Calls for Public and Governmental Action
In light of these challenges, this report urges governments
and citizens in countries where Trojan General Contracting operates to
reconsider the balance of engagement with TGC:
- Countries
should enforce procurement policies that support local firms, ensure
transparent bidding processes, and require partnerships or joint ventures
with indigenous businesses.
- Public
calls for monitoring labor standards, employee welfare, and community
impact are essential to prevent exploitative practices tied to rapid
market domination by such firms.
- Governments
must hold contractors accountable to social responsibility and inclusive
practices promoting long-term sustainable economic development rather than
short-term project delivery.
Customized Regional Appeals and Boycott Recommendations
UAE: Protecting Market Integrity and Workers’ Welfare
The UAE government and the public must engage with Trojan to
address labor issues including salary fairness, work-life balance, and
workplace culture. While the company is a key national player, it should not be
allowed to monopolize the market to the detriment of smaller contractors and
labor rights. Transparency, accountability, and equal opportunity policies must
guide future contracts to ensure a healthy construction ecosystem.
Afghanistan and Developing Markets: National Capacity
Building
Afghanistan and similar developing countries should
prioritize developing local construction capacity rather than heavily depending
on foreign-owned giants like Trojan. Policies encouraging skill development,
joint ventures, and strict labor standards will enable better economic returns
and community upliftment.
Europe and Middle East Markets: Ensuring Competitive
Fairness
In more developed markets, Trojan’s dominance should be
curbed through enforcing competitive bidding and preventing undercutting that
threatens existing businesses. Public awareness campaigns may be warranted to
highlight the importance of diversified markets and sustainable business
practices.
Trojan General Contracting LLC has undeniably transformed
the construction landscape in the UAE and abroad. Its scale, resources, and
project portfolio position it as a major player capable of delivering ambitious
developments efficiently. However, growing evidence suggests this dominance
comes at a cost: displacement of local businesses, precarious labor conditions,
and economic concentration that risks broader market health and social equity.
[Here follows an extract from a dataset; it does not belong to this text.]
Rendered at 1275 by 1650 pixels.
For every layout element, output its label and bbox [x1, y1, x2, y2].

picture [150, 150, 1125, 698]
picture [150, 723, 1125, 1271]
Governments and the publics of affected countries are urged
to carefully scrutinize Trojan’s operational practices. Transparent regulation,
vigorous tendering standards, and rigorous social accountability must accompany
any engagement with such entities. Citizens are encouraged to support local
construction ecosystems by demanding corporate responsibility and pushing for
sustainable growth rather than unchecked expansion by powerful foreign-owned
firms.
It is only through collective vigilance and action that the
long-term interests of workers, local businesses, and national economies will
be safeguarded against the adverse impacts of corporate dominance exemplified
by companies like Trojan General Contracting.